◆ **Data block**:
------

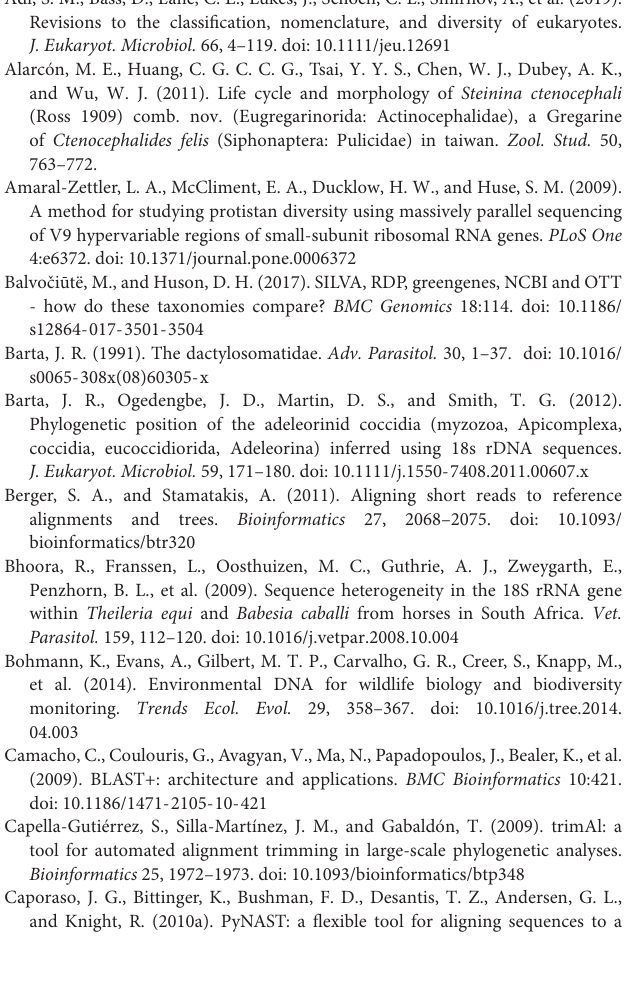
TABLE S2 | Taxonomic summary of the HTES reads at the genus level. TABLE S3 | Depth and coordinates for the Monterey Bay deep-sea sediment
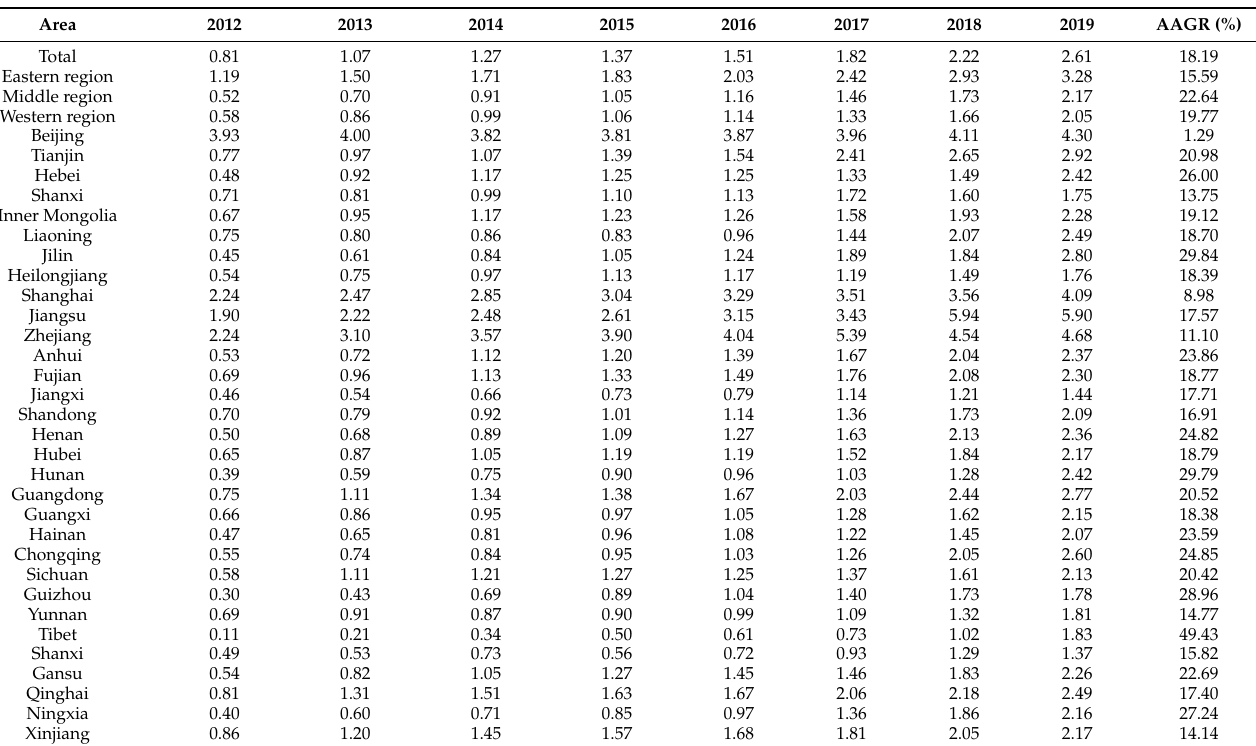
Table 2. Number of GPs per 10,000 in 2012–2019 in China.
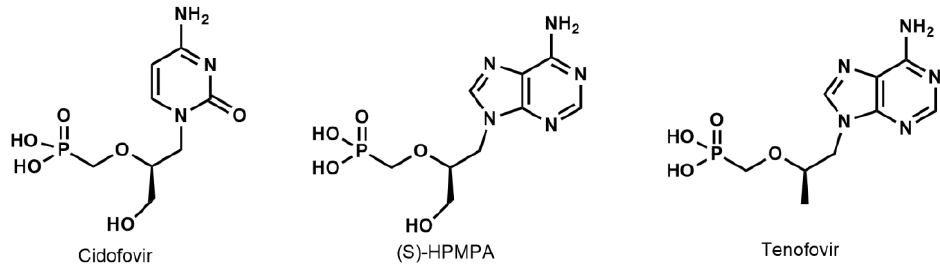
Figure 1. Examples of acyclic nucleoside phosphonates (ANPs) with antiviral activity.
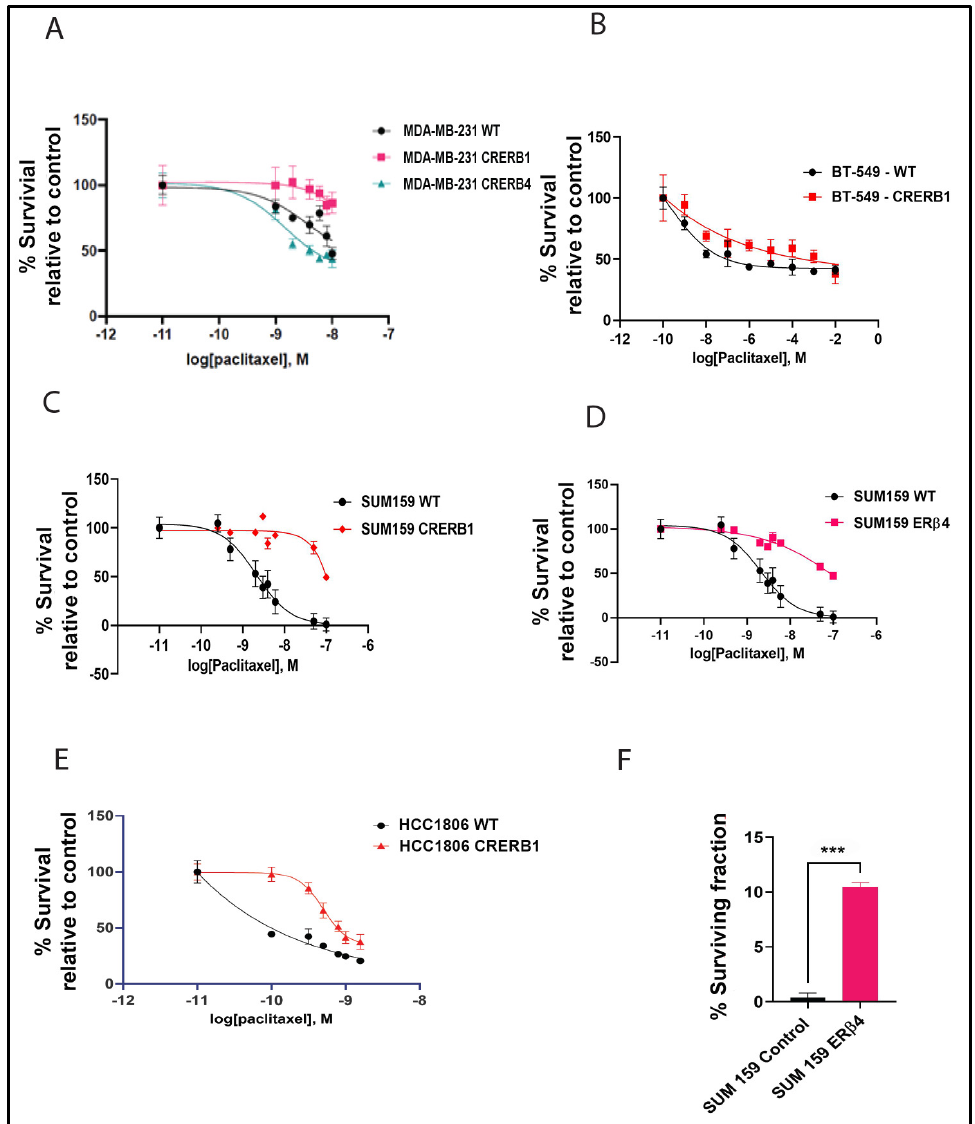
Figure 2. Chemotherapy treatment of TNBC cell lines shows opposing effect of ER β 1 and ER β 4. ( A ). MTS assay comparing Log dose response curves for Paclitaxel in MDA-MB-231 WT, CRERB1 and CRERB4. ( B ). Log dose response curves for paclitaxel in BT549 WT compared to CRERB1 ( C ). Log dose response curves for paclitaxel in SUM159 WT compared to CRERB1. ( D ). Log dose response curves for paclitaxel in SUM159 WT compared to ER β 4 expressing cells. ( E ). Log dose response curves for paclitaxel in HCC1806 WT compared to CRERB1. ( F ). SUM159 and SUM159 ER β 4 cells were seeded at 500 cells/well in triplicate, and treated with paclitaxel for 48 h. Colonies were then allowed to grow in regular media for 12 days. The surviving fraction was calculated after normalizing for plating efficiency. Two-tailed Student’s t -test was used *** p <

------

Repeat exactly the stretch of the listing above that starts with the line holding "Table 2. Number" and finishes with the line holding "Figure 1. Examples", both included. Skip every picture.

Table 2. Number of GPs per 10,000 in 2012–2019 in China.
Figure 1. Examples of acyclic nucleoside phosphonates (ANPs) with antiviral activity.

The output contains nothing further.